The experiments were designed to test the hypothesis that presence of misfolded albumin in serum can be determined by the albumin-specific flu-PC liposome assay. The assay was similar to that described above with minor modifications. In these experiments, FAF-albumin or albumin in serum was partially denatured under heating conditions or treated with β-mercaptoethanol (BME).
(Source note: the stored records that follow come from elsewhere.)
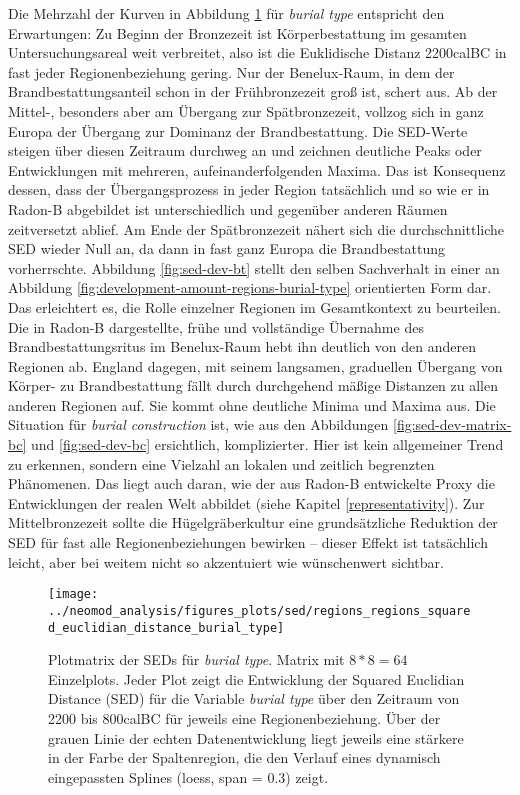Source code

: \documentclass[openany,twoside,twocolumn]{book}
\begin{document}
Die Mehrzahl der Kurven in Abbildung \ref{fig:sed-dev-matrix-bt} für
\emph{burial type} entspricht den Erwartungen: Zu Beginn der Bronzezeit
ist Körperbestattung im gesamten Untersuchungsareal weit verbreitet,
also ist die Euklidische Distanz 2200calBC in fast jeder
Regionenbeziehung gering. Nur der Benelux-Raum, in dem der
Brandbestattungsanteil schon in der Frühbronzezeit groß ist, schert aus.
Ab der Mittel-, besonders aber am Übergang zur Spätbronzezeit, vollzog
sich in ganz Europa der Übergang zur Dominanz der Brandbestattung. Die
SED-Werte steigen über diesen Zeitraum durchweg an und zeichnen
deutliche Peaks oder Entwicklungen mit mehreren, aufeinanderfolgenden
Maxima. Das ist Konsequenz dessen, dass der Übergangsprozess in jeder
Region tatsächlich und so wie er in Radon-B abgebildet ist
unterschiedlich und gegenüber anderen Räumen zeitversetzt ablief. Am
Ende der Spätbronzezeit nähert sich die durchschnittliche SED wieder
Null an, da dann in fast ganz Europa die Brandbestattung vorherrschte.
Abbildung \ref{fig:sed-dev-bt} stellt den selben Sachverhalt in einer an
Abbildung \ref{fig:development-amount-regions-burial-type} orientierten
Form dar. Das erleichtert es, die Rolle einzelner Regionen im
Gesamtkontext zu beurteilen. Die in Radon-B dargestellte, frühe und
vollständige Übernahme des Brandbestattungsritus im Benelux-Raum hebt
ihn deutlich von den anderen Regionen ab. England dagegen, mit seinem
langsamen, graduellen Übergang von Körper- zu Brandbestattung fällt
durch durchgehend mäßige Distanzen zu allen anderen Regionen auf. Sie
kommt ohne deutliche Minima und Maxima aus. Die Situation für
\emph{burial construction} ist, wie aus den Abbildungen
\ref{fig:sed-dev-matrix-bc} und \ref{fig:sed-dev-bc} ersichtlich,
komplizierter. Hier ist kein allgemeiner Trend zu erkennen, sondern eine
Vielzahl an lokalen und zeitlich begrenzten Phänomenen. Das liegt auch
daran, wie der aus Radon-B entwickelte Proxy die Entwicklungen der
realen Welt abbildet (siehe Kapitel \ref{representativity}). Zur
Mittelbronzezeit sollte die Hügelgräberkultur eine grundsätzliche
Reduktion der SED für fast alle Regionenbeziehungen bewirken -- dieser
Effekt ist tatsächlich leicht, aber bei weitem nicht so akzentuiert wie
wünschenwert sichtbar.

\begin{figure}
\texttt{[image: ../neomod\_analysis/figures\_plots/sed/regions\_regions\_squared\_euclidian\_distance\_burial\_type]} \caption[Plotmatrix der SEDs für \textit{burial type}]{Plotmatrix der SEDs für \textit{burial type}. Matrix mit $8*8=64$ Einzelplots. Jeder Plot zeigt die Entwicklung der Squared Euclidian Distance (SED) für die Variable \textit{burial type} über den Zeitraum von 2200 bis 800calBC für jeweils eine Regionenbeziehung. Über der grauen Linie der echten Datenentwicklung liegt jeweils eine stärkere in der Farbe der Spaltenregion, die den Verlauf eines dynamisch eingepassten Splines (loess, span = 0.3) zeigt.}\label{fig:sed-dev-matrix-bt}
\end{figure}
\end{document}
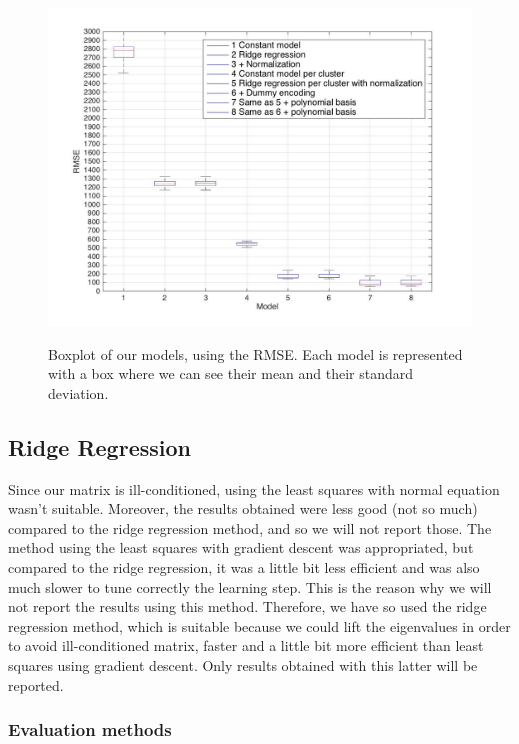 \documentclass{article} %
\begin{document}
\begin{figure}[!ht]
\hfill
\includegraphics[width=6in]{figures/models.jpg} \label{fig:models}
\caption{Boxplot of our models, using the RMSE. Each model is represented with a box where we can see their mean and their standard deviation.}
\caption{}
\end{figure}

\subsection{Ridge Regression}

Since our matrix is ill-conditioned, using the least squares with normal equation wasn't suitable. Moreover, the results obtained were less good (not so much) compared to the ridge regression method, and so we will not report those. The method using the least squares with gradient descent was appropriated, but compared to the ridge regression, it was a little bit less efficient and was also much slower to tune correctly the learning step. This is the reason why we will not report the results using this method. Therefore, we have so used the ridge regression method, which is suitable because we could lift the eigenvalues in order to avoid ill-conditioned matrix, faster and a little bit more efficient than least squares using gradient descent. Only results obtained with this latter will be reported.

\subsubsection{Evaluation methods}
\end{document}
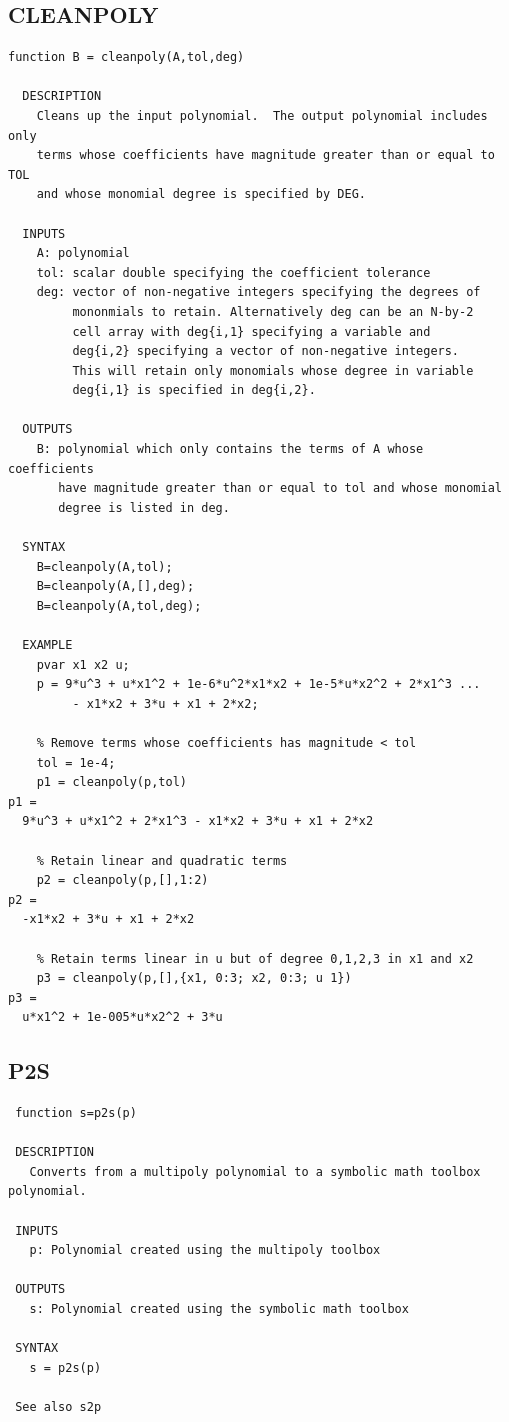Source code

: \documentclass{article}
\begin{document}
\subsection{CLEANPOLY}
\begin{verbatim}
function B = cleanpoly(A,tol,deg)

  DESCRIPTION
    Cleans up the input polynomial.  The output polynomial includes only
    terms whose coefficients have magnitude greater than or equal to TOL
    and whose monomial degree is specified by DEG.

  INPUTS
    A: polynomial
    tol: scalar double specifying the coefficient tolerance
    deg: vector of non-negative integers specifying the degrees of
         mononmials to retain. Alternatively deg can be an N-by-2
         cell array with deg{i,1} specifying a variable and
         deg{i,2} specifying a vector of non-negative integers.
         This will retain only monomials whose degree in variable
         deg{i,1} is specified in deg{i,2}.

  OUTPUTS
    B: polynomial which only contains the terms of A whose coefficients
       have magnitude greater than or equal to tol and whose monomial
       degree is listed in deg.

  SYNTAX
    B=cleanpoly(A,tol);
    B=cleanpoly(A,[],deg);
    B=cleanpoly(A,tol,deg);

  EXAMPLE
    pvar x1 x2 u;
    p = 9*u^3 + u*x1^2 + 1e-6*u^2*x1*x2 + 1e-5*u*x2^2 + 2*x1^3 ...
         - x1*x2 + 3*u + x1 + 2*x2;

    % Remove terms whose coefficients has magnitude < tol
    tol = 1e-4;
    p1 = cleanpoly(p,tol)
p1 =
  9*u^3 + u*x1^2 + 2*x1^3 - x1*x2 + 3*u + x1 + 2*x2

    % Retain linear and quadratic terms
    p2 = cleanpoly(p,[],1:2)
p2 =
  -x1*x2 + 3*u + x1 + 2*x2

    % Retain terms linear in u but of degree 0,1,2,3 in x1 and x2
    p3 = cleanpoly(p,[],{x1, 0:3; x2, 0:3; u 1})
p3 =
  u*x1^2 + 1e-005*u*x2^2 + 3*u

\end{verbatim}

\newpage
\subsection{P2S}
\begin{verbatim}
 function s=p2s(p)

 DESCRIPTION
   Converts from a multipoly polynomial to a symbolic math toolbox polynomial.

 INPUTS
   p: Polynomial created using the multipoly toolbox

 OUTPUTS
   s: Polynomial created using the symbolic math toolbox

 SYNTAX
   s = p2s(p)

 See also s2p
\end{verbatim}
\newpage
\end{document}

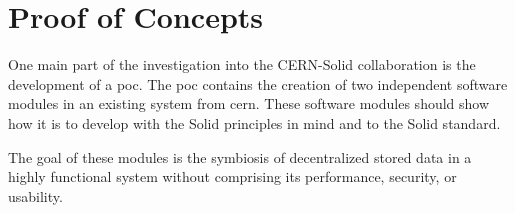 \section{Proof of Concepts}

One main part of the investigation into the CERN-Solid collaboration is the development of a \gls{poc}. The \gls{poc} contains the creation of two independent software modules in an existing system from \gls{cern}. These software modules should show how it is to develop with the Solid principles in mind and to the Solid standard.

The goal of these modules is the symbiosis of decentralized stored data in a highly functional system without comprising its performance, security, or usability.




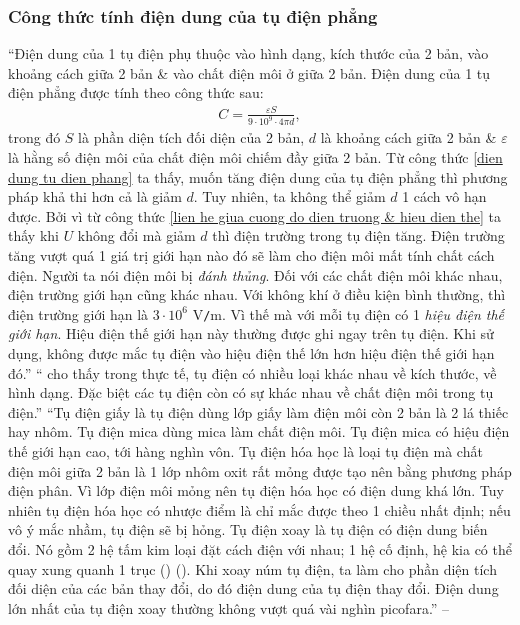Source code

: \documentclass[oneside]{book}
\numberwithin{equation}{section}
\begin{document}
\subsubsection{Công thức tính điện dung của tụ điện phẳng}
``Điện dung của 1 tụ điện phụ thuộc vào hình dạng, kích thước của 2 bản, vào khoảng cách giữa 2 bản \& vào chất điện môi ở giữa 2 bản. Điện dung của 1 tụ điện phẳng được tính theo công thức sau:
\begin{align}
	\label{dien dung tu dien phang}
	C = \frac{\varepsilon S}{9\cdot 10^9\cdot 4\pi d},
\end{align}
trong đó $S$ là phần diện tích đối diện của 2 bản, $d$ là khoảng cách giữa 2 bản \& $\varepsilon$ là hằng số điện môi của chất điện môi chiếm đầy giữa 2 bản. Từ công thức \eqref{dien dung tu dien phang} ta thấy, muốn tăng điện dung của tụ điện phẳng thì phương pháp khả thi hơn cả là giảm $d$. Tuy nhiên, ta không thể giảm $d$ 1 cách vô hạn được. Bởi vì từ công thức \eqref{lien he giua cuong do dien truong & hieu dien the} ta thấy khi $U$ không đổi mà giảm $d$ thì điện trường trong tụ điện tăng. Điện trường tăng vượt quá 1 giá trị giới hạn nào đó sẽ làm cho điện môi mất tính chất cách điện. Người ta nói điện môi bị \textit{đánh thủng}. Đối với các chất điện môi khác nhau, điện trường giới hạn cũng khác nhau. Với không khí ở điều kiện bình thường, thì điện trường giới hạn là $3\cdot 10^6$ V\texttt{/}m. Vì thế mà với mỗi tụ điện có 1 \textit{hiệu điện thế giới hạn}. Hiệu điện thế giới hạn này thường được ghi ngay trên tụ điện. Khi sử dụng, không được mắc tụ điện vào hiệu điện thế lớn hơn hiệu điện thế giới hạn đó.'' ``\cite[Hình 7.3: \textsf{1 số tụ điện thường dùng}, p. 33]{SGK_Vat_Ly_11_nang_cao} cho thấy trong thực tế, tụ điện có nhiều loại khác nhau về kích thước, về hình dạng. Đặc biệt các tụ điện còn có sự khác nhau về chất điện môi trong tụ điện.'' ``Tụ điện giấy là tụ điện dùng lớp giấy làm điện môi còn 2 bản là 2 lá thiếc hay nhôm. Tụ điện mica dùng mica làm chất điện môi. Tụ điện mica có hiệu điện thế giới hạn cao, tới hàng nghìn vôn. Tụ điện hóa học là loại tụ điện mà chất điện môi giữa 2 bản là 1 lớp nhôm oxit rất mỏng được tạo nên bằng phương pháp điện phân. Vì lớp điện môi mỏng nên tụ điện hóa học có điện dung khá lớn. Tuy nhiên tụ điện hóa học có nhược điểm là chỉ mắc được theo 1 chiều nhất định; nếu vô ý mắc nhầm, tụ điện sẽ bị hỏng. Tụ điện xoay là tụ điện có điện dung biến đổi. Nó gồm 2 hệ tấm kim loại đặt cách điện với nhau; 1 hệ cố định, hệ kia có thể quay xung quanh 1 trục (\cite[Hình 7.4: \textsf{Tụ điện xoay}, p. 34]{SGK_Vat_Ly_11_nang_cao}) (\cite{SGK_Vat_Ly_11_nang_cao}). Khi xoay núm tụ điện, ta làm cho phần diện tích đối diện của các bản thay đổi, do đó điện dung của tụ điện thay đổi. Điện dung lớn nhất của tụ điện xoay thường không vượt quá vài nghìn picofara.'' -- \cite[pp. 33--34]{SGK_Vat_Ly_11_nang_cao}
\end{document}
In the albumin heat-treatment experiment, an aliquot of 20μl of FAF-albumin solution (0.325 mg in Tris-HCl buffer, 0.01 M, pH 7.4) in a vial was heated to 40C, 60C, or 80C as specified in a thermal controller for 10 min followed by cooling on ice. The 20μl of heat-treated albumin was then added to a glass tube containing 669μl 0.01 M Tris-HCl (pH 7.4, 10 mM CaCl₂) and 9μl of flu-PC UL. Then, an aliquot of 2μl sPLA2 working solution was added to the mixture with agitation. An aliquot of 0.3 ml of the final 0.7 ml assay mixture was transferred to a well of a 96-well microplate in duplicates for assay as described above. Similarly, an aliquot of 10μl serum was mixed with 30μl water in a vial and heated to a desired temperature for 10 min followed by cooling on ice. An aliquot of 9μl of heat-treated serum was applied to a glass tube containing the assay buffer and flu-PC UL prior to the addition of 2μl sPLA2 as described above. An aliquot of 0.3 ml of the final 0.7 ml assay mixture was used for assay in duplicates. In the BME-treatment experiment, an aliquot of 20μl FAF-albumin solution (0.65 mg in Tris-HCl buffer) or 20μl serum was mixed with 1μl of BME (Fisher Scientific) on ice for 1 h. An aliquot of 5 or 10μl of BME-treated albumin or 2.3μl BME-treated serum was applied to the flu-PC liposome assay mixture followed by addition of sPLA2 solution to a final volume of 0.7 ml for duplicate assays, similar to that described above for heat treatment experiments. Untreated albumin or serum was used as control and assayed in parallel.